The point that I'm trying to make is that true compile-time type safety is not possible in my example without some kind of rigid complex inheritance structure that is predefined at compile time.

Thanks for this spec. Here's a complete, runnable implementation in OCaml:

    type walker = WalkFn of (animal -> unit)
    and  jumper = JumpFn of (animal -> unit)
    and  swimmer = SwimFn of (animal -> unit)
    and  intoxicator = ToxicFn of (animal -> animal -> unit)
    and  animal = Animal of animal_data
    and  animal_data = {
      name: string;
      color: string;
      mutable walk: walker option;
      mutable jump: jumper option;
      mutable swim: swimmer option;
      mutable intoxicate: intoxicator option
    }

    let can_walk = function
      | Animal { walk = Some _ } -> true
      | _ -> false

    let walk animal =
      match animal with
      | Animal { walk = Some (WalkFn walk_fn) } -> walk_fn animal
      | _ -> invalid_arg "this animal can't walk"

    let default_walker = function
      | Animal { name; color } -> Printf.printf "the %s %s walks\n" color name

    let allow_to_walk (Animal data) =
      data.walk <- Some (WalkFn default_walker)

    (* --- more of the same for the other actions --- *)
    let can_jump = function
      | Animal { jump = Some _ } -> true
      | _ -> false

    let jump animal =
      match animal with
      | Animal { jump = Some (JumpFn jump_fn) } -> jump_fn animal
      | _ -> invalid_arg "this animal can't jump"

    let default_jumper = function
      | Animal { name; color } -> Printf.printf "the %s %s jumps\n" color name

    let allow_to_jump (Animal data) =
      data.jump <- Some (JumpFn default_jumper)

    let can_swim = function
      | Animal { swim = Some _ } -> true
      | _ -> false

    let swim animal =
      match animal with
      | Animal { swim = Some (SwimFn swim_fn) } -> swim_fn animal
      | _ -> invalid_arg "this animal can't swim"

    let default_swimmer = function
      | Animal { name; color } -> Printf.printf "the %s %s swims\n" color name

    let allow_to_swim (Animal data) =
      data.swim <- Some (SwimFn default_swimmer)

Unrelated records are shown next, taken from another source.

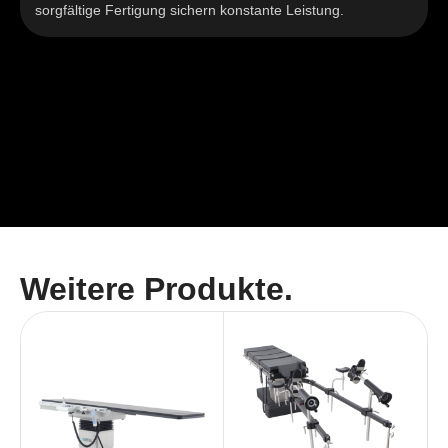
 Fertigung sichern konstante Leistung.
wir höchste 
Weitere Produkte.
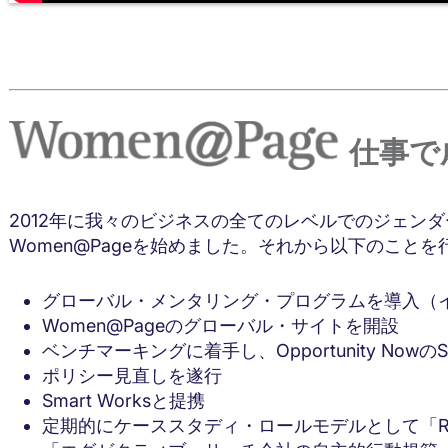
仕事で
2012年に我々のビジネスの全てのレベルでのジェン
Women@Pageを始めました。それから以下のこと
グローバル・メンタリング・プログラムを導入（イ
Women@Pageのグローバル・サイトを開設
ベンチマーキングに着手し、Opportunity NowのSil
ポリシー見直しを遂行
Smart Worksと提携
定期的にケーススタディ・ロールモデルとして「Real Peop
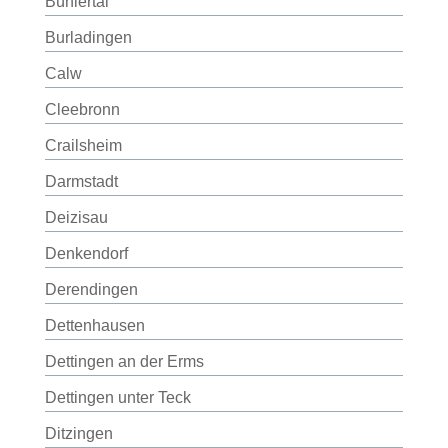
Bühlertal
Burladingen
Calw
Cleebronn
Crailsheim
Darmstadt
Deizisau
Denkendorf
Derendingen
Dettenhausen
Dettingen an der Erms
Dettingen unter Teck
Ditzingen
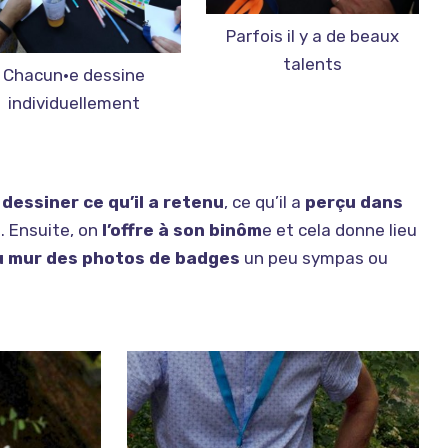
Parfois il y a de beaux
talents
Chacun·e dessine
individuellement
r
dessiner ce qu’il a retenu
, ce qu’il a
perçu dans
é. Ensuite, on
l’offre à son binôm
e et cela donne lieu
u mur des photos de badges
un peu sympas ou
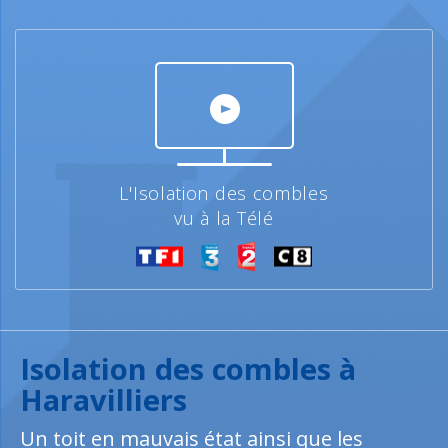
L'Isolation des combles
vu à la Télé
Isolation des combles à
Haravilliers
Un toit en mauvais état ainsi que les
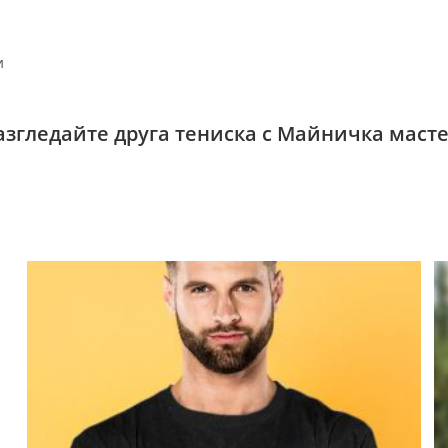
и
азгледайте друга тениска с Майничка масте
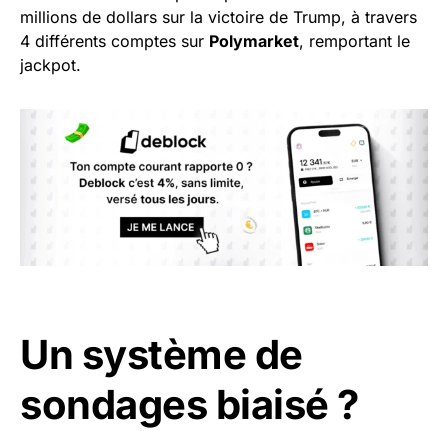
millions de dollars sur la victoire de Trump, à travers
4 différents comptes sur
Polymarket
, remportant le
jackpot.
Un système de
sondages biaisé ?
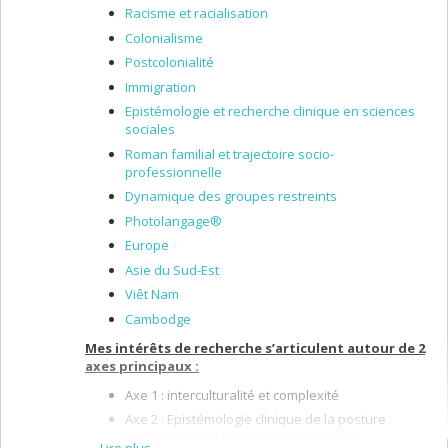
Racisme et racialisation
Colonialisme
Postcolonialité
Immigration
Epistémologie et recherche clinique en sciences
sociales
Roman familial et trajectoire socio-
professionnelle
Dynamique des groupes restreints
Photolangage®
Europe
Asie du Sud-Est
Viêt Nam
Cambodge
Mes intérêts de recherche s’articulent autour de 2
axes principaux :
Axe 1 : interculturalité et complexité
Axe 2 : Epistémologie clinique de la posture
(intervention et recherche) en contexte
Lire plus…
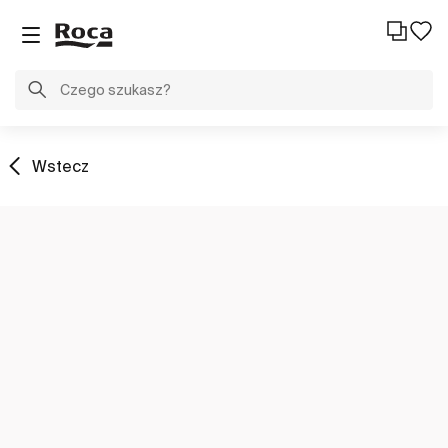
Wstecz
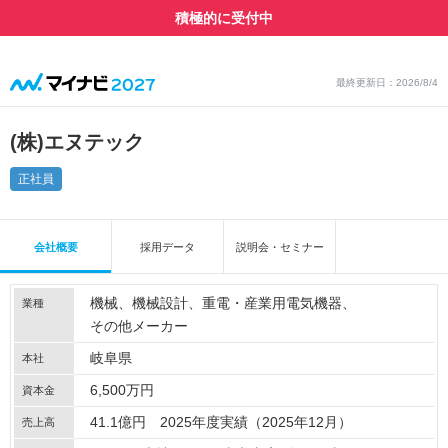
積極的に受付中
最終更新日：2026/8/4
(株)エヌテック
正社員
会社概要
採用データ
説明会・セミナー
機械
機械設計
重電・産業用電気機器
業種
その他メーカー
岐阜県
本社
6,500万円
資本金
41.1億円 2025年度実績（2025年12月）
売上高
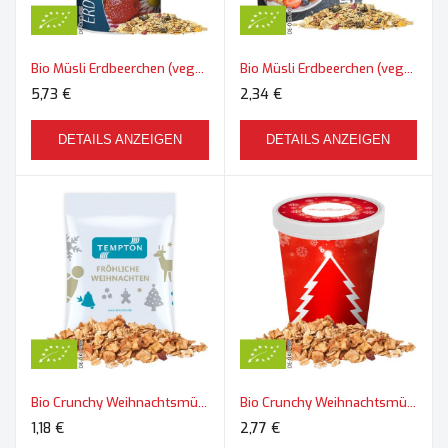
Bio Müsli Erdbeerchen (vegan), ca. 150g, Pappdose Medium
Bio Müsli Erdbeerchen (vegan), ca. 50g, Faltschachtel
5,73 €
2,34 €
DETAILS ANZEIGEN
DETAILS ANZEIGEN
Bio Crunchy Weihnachtsmüsli Apfel-Zimt, ca. 60g, Maxi-Tüte
Bio Crunchy Weihnachtsmüsli Apfel-Zimt, ca. 60g, Snackbecher Maxi
1,18 €
2,77 €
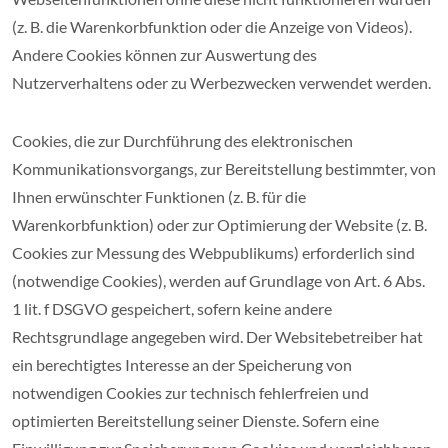
(z. B. die Warenkorbfunktion oder die Anzeige von Videos).
Andere Cookies können zur Auswertung des
Nutzerverhaltens oder zu Werbezwecken verwendet werden.
Cookies, die zur Durchführung des elektronischen
Kommunikationsvorgangs, zur Bereitstellung bestimmter, von
Ihnen erwünschter Funktionen (z. B. für die
Warenkorbfunktion) oder zur Optimierung der Website (z. B.
Cookies zur Messung des Webpublikums) erforderlich sind
(notwendige Cookies), werden auf Grundlage von Art. 6 Abs.
1 lit. f DSGVO gespeichert, sofern keine andere
Rechtsgrundlage angegeben wird. Der Websitebetreiber hat
ein berechtigtes Interesse an der Speicherung von
notwendigen Cookies zur technisch fehlerfreien und
optimierten Bereitstellung seiner Dienste. Sofern eine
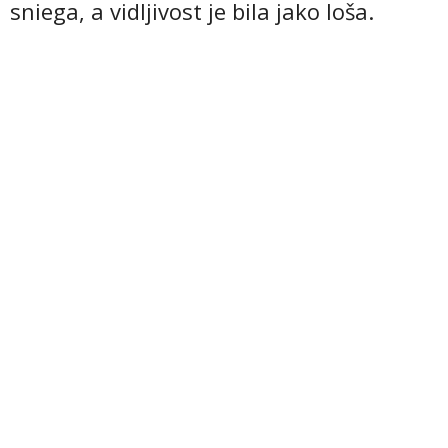
sniega, a vidljivost je bila jako loša.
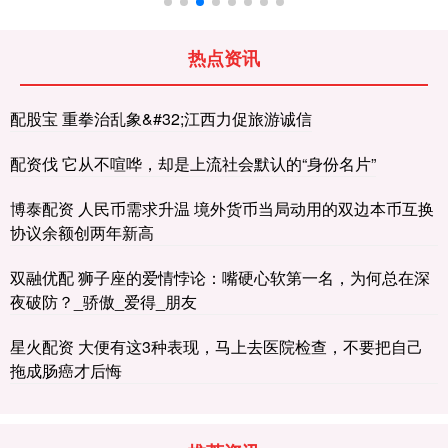
热点资讯
配股宝 重拳治乱象&#32;江西力促旅游诚信
配资伐 它从不喧哗，却是上流社会默认的“身份名片”
博泰配资 人民币需求升温 境外货币当局动用的双边本币互换
协议余额创两年新高
双融优配 狮子座的爱情悖论：嘴硬心软第一名，为何总在深
夜破防？_骄傲_爱得_朋友
星火配资 大便有这3种表现，马上去医院检查，不要把自己
拖成肠癌才后悔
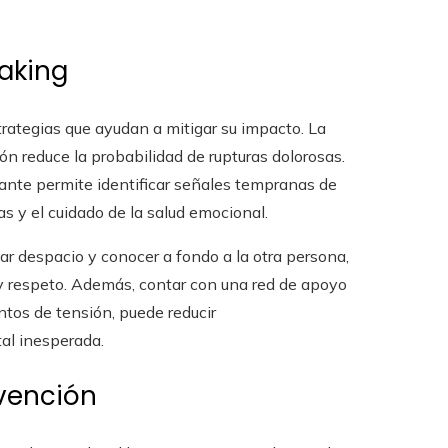
oaking
trategias que ayudan a mitigar su impacto. La
ón reduce la probabilidad de rupturas dolorosas.
ante permite identificar señales tempranas de
s y el cuidado de la salud emocional.
 despacio y conocer a fondo a la otra persona,
 y respeto. Además, contar con una red de apoyo
os de tensión, puede reducir
tal inesperada.
evención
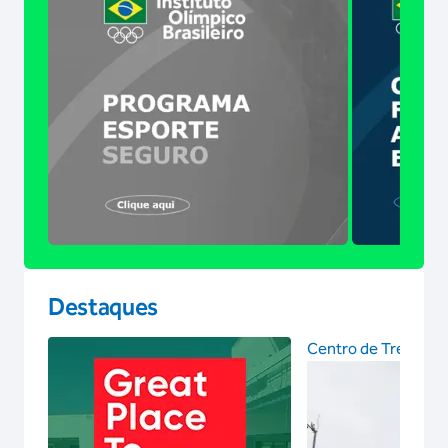
Destaques
Centro de Treinam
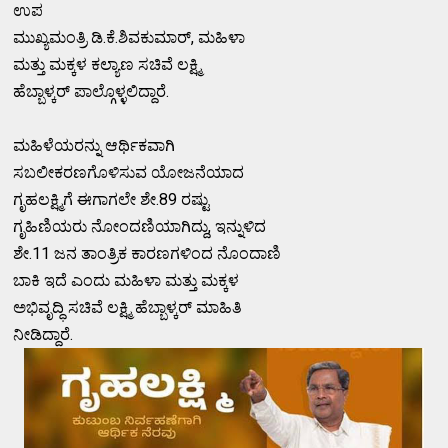
ಉಪ
ಮುಖ್ಯಮಂತ್ರಿ ಡಿ.ಕೆ.ಶಿವಕುಮಾರ್, ಮಹಿಳಾ
ಮತ್ತು ಮಕ್ಕಳ ಕಲ್ಯಾಣ ಸಚಿವೆ ಲಕ್ಷ್ಮಿ
ಹೆಬ್ಬಾಳ್ಕರ್ ಪಾಲ್ಗೊಳ್ಳಲಿದ್ದಾರೆ.
ಮಹಿಳೆಯರನ್ನು ಆರ್ಥಿಕವಾಗಿ
ಸಬಲೀಕರಣಗೊಳಿಸುವ ಯೋಜನೆಯಾದ
ಗೃಹಲಕ್ಷ್ಮಿಗೆ ಈಗಾಗಲೇ ಶೇ.89 ರಷ್ಟು
ಗೃಹಿಣಿಯರು ನೋಂದಣಿಯಾಗಿದ್ದು, ಇನ್ನುಳಿದ
ಶೇ.11 ಜನ ತಾಂತ್ರಿಕ ಕಾರಣಗಳಿಂದ ನೊಂದಾಣಿ
ಬಾಕಿ ಇದೆ ಎಂದು ಮಹಿಳಾ ಮತ್ತು ಮಕ್ಕಳ
ಅಭಿವೃದ್ಧಿ ಸಚಿವೆ ಲಕ್ಷ್ಮಿ ಹೆಬ್ಬಾಳ್ಕರ್ ಮಾಹಿತಿ
ನೀಡಿದ್ದಾರೆ.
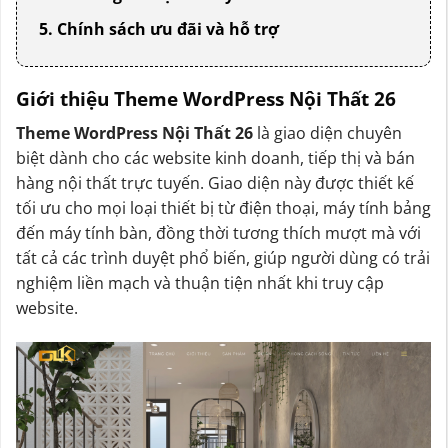
5. Chính sách ưu đãi và hỗ trợ
Giới thiệu Theme WordPress Nội Thất 26
Theme WordPress Nội Thất 26
là giao diện chuyên
biệt dành cho các website kinh doanh, tiếp thị và bán
hàng nội thất trực tuyến. Giao diện này được thiết kế
tối ưu cho mọi loại thiết bị từ điện thoại, máy tính bảng
đến máy tính bàn, đồng thời tương thích mượt mà với
tất cả các trình duyệt phổ biến, giúp người dùng có trải
nghiệm liền mạch và thuận tiện nhất khi truy cập
website.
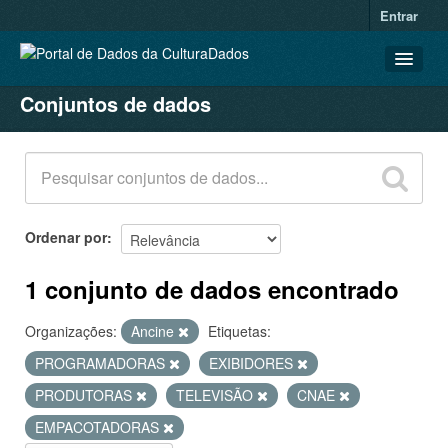
Entrar
Conjuntos de dados
CONJUNTOS DE DADOS
ORGANIZAÇÕES
GRUPOS
SOBRE
Ordenar por
1 conjunto de dados encontrado
Organizações:
Ancine
Etiquetas:
PROGRAMADORAS
EXIBIDORES
PRODUTORAS
TELEVISÃO
CNAE
EMPACOTADORAS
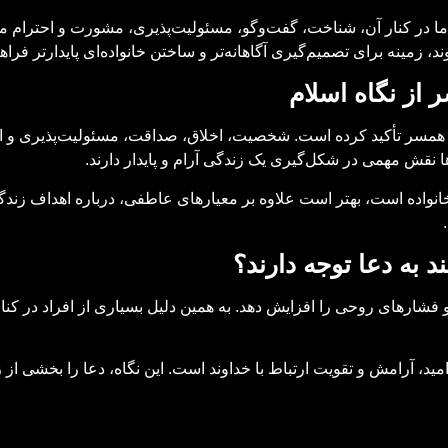
اما در کنار آن، شناخت، گفت‌وگو، مسئولیت‌پذیری، مشورت و احترام مت
، زمینه برای تصمیم‌گیری آگاهانه‌تر و ساختن خانواده‌ای پایدارتر فرا
 از نگاه اسلام
انه همسر تأکید کرده است. شخصیت، اخلاق، صداقت، مسئولیت‌پذیری و اح
ا نقش مهمی در شکل‌گیری یک زندگی آرام و پایدار دارند.
 خانواده است، بهتر است علاوه بر معیارهای عاطفی، درباره اهداف زن
 به دعا توجه دارند؟
فشارهای روحی را افزایش دهد. به همین دلیل بسیاری از افراد در کنار
ید، آرامش و تقویت ارتباط با خداوند است. این نگاه، دعا را بخشی از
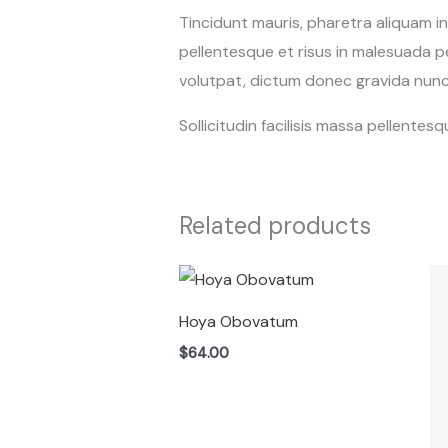
Tincidunt mauris, pharetra aliquam i
pellentesque et risus in malesuada p
volutpat, dictum donec gravida nunc 
Sollicitudin facilisis massa pellente
Related products
Hoya Obovatum
$
64.00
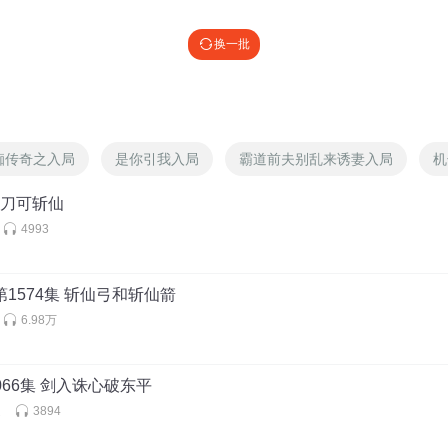
换一批
痴传奇之入局
是你引我入局
霸道前夫别乱来诱妻入局
机
2 刀可斩仙
4993
第1574集 斩仙弓和斩仙箭
6.98万
066集 剑入诛心破东平
道
3894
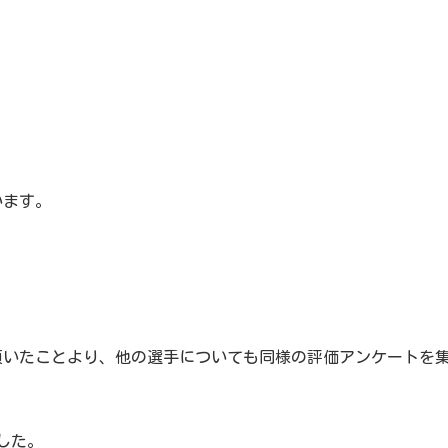
います。
を頂いたことより、他の選手についても同様の評価アンケートを
した。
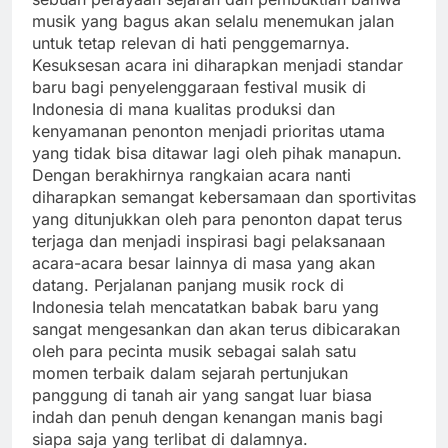
musik yang bagus akan selalu menemukan jalan
untuk tetap relevan di hati penggemarnya.
Kesuksesan acara ini diharapkan menjadi standar
baru bagi penyelenggaraan festival musik di
Indonesia di mana kualitas produksi dan
kenyamanan penonton menjadi prioritas utama
yang tidak bisa ditawar lagi oleh pihak manapun.
Dengan berakhirnya rangkaian acara nanti
diharapkan semangat kebersamaan dan sportivitas
yang ditunjukkan oleh para penonton dapat terus
terjaga dan menjadi inspirasi bagi pelaksanaan
acara-acara besar lainnya di masa yang akan
datang. Perjalanan panjang musik rock di
Indonesia telah mencatatkan babak baru yang
sangat mengesankan dan akan terus dibicarakan
oleh para pecinta musik sebagai salah satu
momen terbaik dalam sejarah pertunjukan
panggung di tanah air yang sangat luar biasa
indah dan penuh dengan kenangan manis bagi
siapa saja yang terlibat di dalamnya.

    let can_intoxicate = function
      | Animal { intoxicate = Some _ } -> true
      | _ -> false

    let intoxicate animal victim =
      match animal with
      | Animal { intoxicate = Some (ToxicFn toxic_fn) } -> toxic_fn animal victim   
      | _ -> invalid_arg "this animal can't intoxicate"
  
    let default_intoxicator animal victim =
      match animal, victim with
      | Animal attacker, Animal victim ->
          Printf.printf "the %s %s poisons the %s %s\n"
            attacker.color attacker.name victim.color victim.name
  
    let allow_to_intoxicate (Animal data) =
      data.intoxicate <- Some (ToxicFn default_intoxicator)
    (* --- end of actions --- *)

    let create_frog () =
      Animal {
        name = "frog";
        color = "black";
        walk = None;
        jump = None;
        swim = None;
        intoxicate = None
      }

    let create_cow () =
      Animal {
        name = "cow";
        color = "green";
        walk = None;
        jump = None;
        swim = None;
        intoxicate = None
      }

    let story () =
      let frog = create_frog () in
      Printf.printf "newborn frog, can it walk? %s\n"
        (if can_walk frog then "yes" else "no");
      allow_to_walk frog;
      Printf.printf "and now, can it walk? %s\n"
        (if can_walk frog then "yes" else "no");
      walk frog;
      allow_to_swim frog;
      swim frog;
      allow_to_jump frog;
      jump frog;
      allow_to_intoxicate frog;
      intoxicate frog (create_cow ());
      Printf.printf "the end\n"

    (* now run all this *)
    let _ = story ()

And here's what it looks like when it's run:

    $ ocaml frog_story.ml 
    newborn frog, can it walk? no
    and now, can it walk? yes
    the black frog walks
    the black frog swims
    the black frog jumps
    the black frog poisons the green cow
    the end

It's true that the animal type must have types and fields for all possible actions an animal might ever take. It would be possible to compartmentalize things a bit more, maybe. But for a quick prototype this should work quite well, I think.

Use an Entity Component System (ECS).